* **Excerpt provided**
──────────────────────────────
Further, there are a number of other points as well. The form of the loan agreement produced by the claimant as the original form of document has a reference number at the bottom and that reference number appears through the body of the terms of the agreement and it also appears as the same reference number on the signature page. Mr Aggatt suggested that this reference number is a generic reference number for loan agreements by Opus, but, as can be seen from examination of the loan agreement, although it may be based on standard terms, this one has been adapted in the sense that the particular loan amounts and the particular fee that has been charged and interest rates that have been imposed have been inserted, and this has been done not just as a space filling exercise, but a document has been produced so it looks as though it is a complete agreement. I do not find it credible at all that somehow this page with the same reference number could have been taken from some other agreement which would, on Mr Agat’s hypothesis, also bear the same reference number. Again I regard that suggestion as fanciful.
I should also say that it does seem to me to be a fairly ridiculous suggestion that a firm like Taylor Wessing would fabricate an agreement so as to advance this claim. I am sure that if there was no signed agreement in their possession they would say so. But the fact that that must be the case is supported, as I have indicated, by many other indications.
The e-mail exchanges between the parties leading up to the sending of this loan agreement by Mr Aggatt to Taylor Wessing also seems to me to demonstrate that the document must have been signed by Mr Aggatt. There is a series of e-mails. They start on 13 September 2007 where Mr Aggatt is saying that he would be happy to pay 3 per cent interest a month and a bonus after 18 months of, say, €100,000, and that was to encourage the claimants to lend him the £300,000, which he described as being a ‘black hole’ which they needed. That elicited a response from Mr Lavery saying: "Sounds fine to me", and saying that he would copy a colleague into the exchange so that the documentation could be produced. Mr Aggatt replied, still on 14 September, saying:
"That all sounds good to me, Andrew. I will leave the documentation in your capable hands."
──────────────────────────────
* **Data provided**

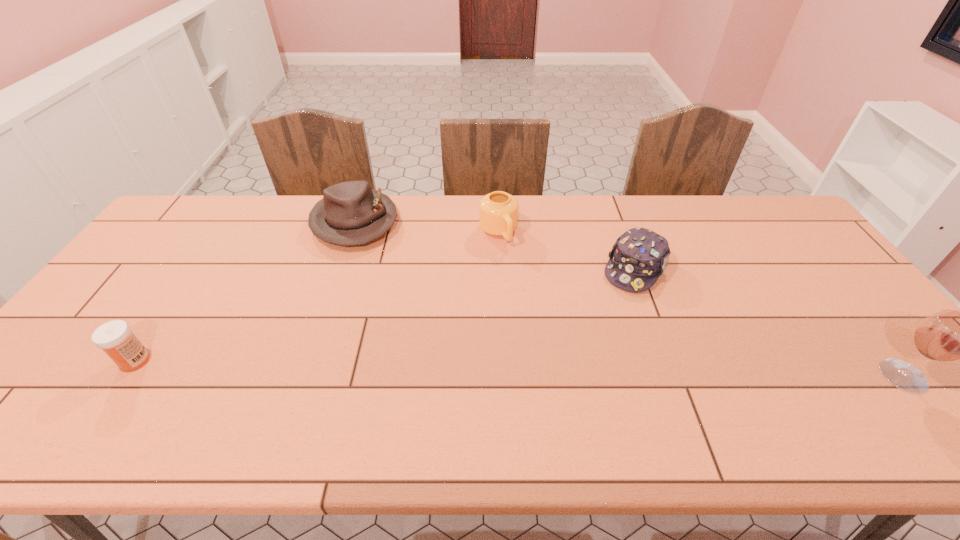
Where is `vacant space that satisfies the following two spatial constraints: 1. on the front side of the mug; 2. on the right side of the hat`? Image resolution: width=960 pixels, height=540 pixels. vacant space that satisfies the following two spatial constraints: 1. on the front side of the mug; 2. on the right side of the hat is located at coordinates click(351, 232).

Where is `vacant point that satisfies the following two spatial constraints: 1. on the front side of the rightmost object; 2. on the right side of the mug`? This screenshot has height=540, width=960. vacant point that satisfies the following two spatial constraints: 1. on the front side of the rightmost object; 2. on the right side of the mug is located at coordinates (x=505, y=376).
──────────────────────────────
* **Tasks to carry out**
A. Condense the paragraph of the judgment excerpt that opens "Further, there are a number of other points" into a bulleted list that keeps its main facts.
B. Reproduce the judgment excerpt word for word from "I should also" to "many other indications.".
C. Answer these questions from the judgment excerpt:
(i) What monthly interest rate did Mr Aggatt say he would be happy to pay?
(ii) Which firm does the judge say it would be a fairly ridiculous suggestion to accuse of fabricating an agreement?
(iii) Apart from the bottom of the document, where does the reference number appear?
Work from the judgment excerpt alone and leave the listing aside.

* **Numbered responses**
A.
- The loan agreement the claimant produced as the original has a reference number at the bottom. The same number appears throughout the terms and on the signature page.
- Mr Aggatt suggested that the number is a generic reference used on Opus loan agreements.
- The agreement may be based on standard terms, but it was adapted. The particular loan amounts, fee and interest rates were inserted, so the document looks like a complete agreement.
- The judge does not find it credible that a page bearing the same reference number came from some other agreement, and calls the suggestion fanciful.

B.
I should also say that it does seem to me to be a fairly ridiculous suggestion that a firm like Taylor Wessing would fabricate an agreement so as to advance this claim. I am sure that if there was no signed agreement in their possession they would say so. But the fact that that must be the case is supported, as I have indicated, by many other indications.

C.
(i) 3 per cent a month.
(ii) Taylor Wessing.
(iii) It appears throughout the body of the terms of the agreement and on the signature page.